An Insider's Look at Mormon Culture

Posts tagged ‘Guilt’

On Being a Good Samaritan

At the Pilgrimage Retreat last week, Debbie Humphries, a
Quaker speaker, presented her interpretation of Bible stories. My favorite was
the Good Samaritan. Traditionally, this story induces more guilt than polishing
off half a box of chocolates and hiding the wrappers. Do many days go by when
we don’t see one or more people figuratively in the ditch? How can we rescue
them all?

Debbie’s interpretation is that the story’s purpose is not
to make us feel we must pick up everybody from the ditch— which is, of course,
impossible. The purpose of the story is to move us to pity for the less
fortunate—and to recognize those whom God has called us to help.

Twenty years ago I was wrestling with a large family, a full
time job, and responsible church callings. The sound of the phone ringing made
me want to lock myself in the bathroom and wait until people quit asking me to
do things–or the millennium—whichever came first.

I walked around singing the first line of the Michael McLean
song, “I Can’t Do Everything.” Nobody listened. Spouses, kids, employers, and
church leaders will allow—even expect a person to give until the fuel tank runs
dry—and the demands don’t stop then. Not until a person takes charge of her or
his own life.

Doctrine & Covenants 10:4 tells us not to run faster nor
labor more than our strength allows. Debbie’s interpretation of the Good
Samaritan frees me to set my own priorities and liberates me from guilt over my
human limitations of time and energy.

Suffering–But Not in Silence

Suffering—But Not in Silence

If, as many Mormons believe, adversity is the way God teaches us important lessons, my family has enjoyed a fine education. And I do mean enjoyed. For members of my family, suffering is the food of life, meant to be generously shared. Grandma Grypemor probably started it. My childhood memories of Grandma include listening to how poor Uncle Ranch had married a barren woman who not only failed to provide offspring, but refused to live anywhere near Grandma. And then Aunt Loosy married a guy who expected her to leave her widowed mother and live with him. A bachelor neighbor who threw wild parties on Saturday nights gifted Grandma with much suffering.

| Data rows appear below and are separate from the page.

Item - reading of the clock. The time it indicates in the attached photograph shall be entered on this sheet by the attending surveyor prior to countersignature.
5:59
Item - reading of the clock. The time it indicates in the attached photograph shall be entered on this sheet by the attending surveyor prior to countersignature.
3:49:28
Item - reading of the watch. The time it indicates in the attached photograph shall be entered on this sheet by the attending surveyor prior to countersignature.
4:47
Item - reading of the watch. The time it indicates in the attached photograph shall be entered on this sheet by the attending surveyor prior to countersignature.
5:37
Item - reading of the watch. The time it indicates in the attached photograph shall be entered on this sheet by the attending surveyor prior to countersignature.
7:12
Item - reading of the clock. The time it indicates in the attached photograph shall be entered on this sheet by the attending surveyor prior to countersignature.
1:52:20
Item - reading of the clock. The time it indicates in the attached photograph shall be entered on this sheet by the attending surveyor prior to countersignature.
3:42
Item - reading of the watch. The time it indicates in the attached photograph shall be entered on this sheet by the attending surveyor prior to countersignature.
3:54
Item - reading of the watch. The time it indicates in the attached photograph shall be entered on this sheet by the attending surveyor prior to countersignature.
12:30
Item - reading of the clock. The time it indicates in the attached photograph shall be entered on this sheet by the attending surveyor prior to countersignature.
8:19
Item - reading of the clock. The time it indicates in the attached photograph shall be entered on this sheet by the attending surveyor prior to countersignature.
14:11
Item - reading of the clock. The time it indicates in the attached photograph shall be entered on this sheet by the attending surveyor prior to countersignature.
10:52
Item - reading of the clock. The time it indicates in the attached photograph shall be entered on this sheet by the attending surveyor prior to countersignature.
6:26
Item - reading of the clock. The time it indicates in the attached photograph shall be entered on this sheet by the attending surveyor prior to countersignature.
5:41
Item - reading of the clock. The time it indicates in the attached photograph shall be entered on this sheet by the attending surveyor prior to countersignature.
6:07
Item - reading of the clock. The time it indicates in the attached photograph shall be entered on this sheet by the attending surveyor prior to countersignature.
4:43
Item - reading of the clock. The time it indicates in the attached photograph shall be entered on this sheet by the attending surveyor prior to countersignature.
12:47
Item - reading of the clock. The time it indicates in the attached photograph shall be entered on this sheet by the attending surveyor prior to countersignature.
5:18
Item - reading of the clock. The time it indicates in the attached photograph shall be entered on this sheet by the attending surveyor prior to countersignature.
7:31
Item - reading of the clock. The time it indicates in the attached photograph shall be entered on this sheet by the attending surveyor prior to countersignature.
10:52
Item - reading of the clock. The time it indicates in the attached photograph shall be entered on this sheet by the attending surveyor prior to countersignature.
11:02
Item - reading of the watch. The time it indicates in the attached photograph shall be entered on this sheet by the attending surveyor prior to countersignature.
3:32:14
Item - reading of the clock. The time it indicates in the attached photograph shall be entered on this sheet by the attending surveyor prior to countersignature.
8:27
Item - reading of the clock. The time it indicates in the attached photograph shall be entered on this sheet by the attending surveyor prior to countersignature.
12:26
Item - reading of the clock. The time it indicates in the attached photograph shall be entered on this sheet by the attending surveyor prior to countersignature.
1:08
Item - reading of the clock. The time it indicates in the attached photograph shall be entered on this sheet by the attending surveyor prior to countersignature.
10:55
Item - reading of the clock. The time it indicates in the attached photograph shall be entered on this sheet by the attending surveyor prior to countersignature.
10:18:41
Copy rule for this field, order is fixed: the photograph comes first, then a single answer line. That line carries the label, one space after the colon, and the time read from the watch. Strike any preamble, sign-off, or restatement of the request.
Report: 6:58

She returned the favor to a couple of his departing guests who staggered to her door one night asking her to call a cab for them. Grandma poked a shotgun in their faces and they beat a hasty retreat grumbling, “That crazy old woman’s going to shoot us!”

Suffering skipped my parents’ generation, but landed full force on our youngest son. Techie suffered dreadfully from growing up with three older sisters and neglectful parents. I felt sorry for him until he went on stage to reveal our family secrets. And no, I didn’t encourage his sisters to tie him to a tree in the backyard after school and leave him until I got home. And, by the way, all of our children were born in wedlock. And yes, I’m really glad I’m not personally acquainted with the sort of people who attend Open Mic Nights.

Probably the best sufferer in my family is my cousin Reuben. When Reuben’s wife left him for a new bedfellow, Reuben decided suicide was the only remedy for his pain. He backed his pick-up truck and camper into the barn out of sight, crawled into the camper, shut the doors and windows, turned on the propane and lay on the bunk—ready for the end. Either the propane was weak or the camper wasn’t airtight, because Reuben finally got tired of waiting. He struggled to his feet to check the time. Since the camper inside the barn was pretty dark, he struck a match to look at the clock. At that moment Reuben learned that no matter how painful a life situation is, it can always get worse. If marital infidelity isn’t causing enough pain, add third degree burns and a burned-down barn into the equation.

I never really got the hang of enjoying suffering. Guilt detracted from the pleasure.  And for that, I blame Dr. Spock and Mother’s Day programs. Raising bed wetters should be enough suffering for anybody, but Dr. Spock upped the ante, blaming the malady onto domineering mothers. Apparently, my bossing the kids and George around was just asking for loads of laundry every morning. 

Then there were the Mothers’ Day programs at church. I don’t know about you, but I don’t think it’s worth a lousy petunia to sit through a series of talks by teens about how a panicked phone call brings a saintly mother rushing to school with gym clothes or lunch or whatever else the dumb kid forgot. The only time my kids ever listened reverently in Sacrament Meeting was on Mothers’ Day when they measured my parenting techniques against the ideal revealed from the pulpit. Other kids’ mothers didn’t say, “That’ll teach you!” when their kids forgot about a major science project until the night before it was due. Other mothers stayed up all night finishing the project for their child.

Yes, I’ve had my share of suffering, but I’m too embarrassed to brag about getting what I probably deserve.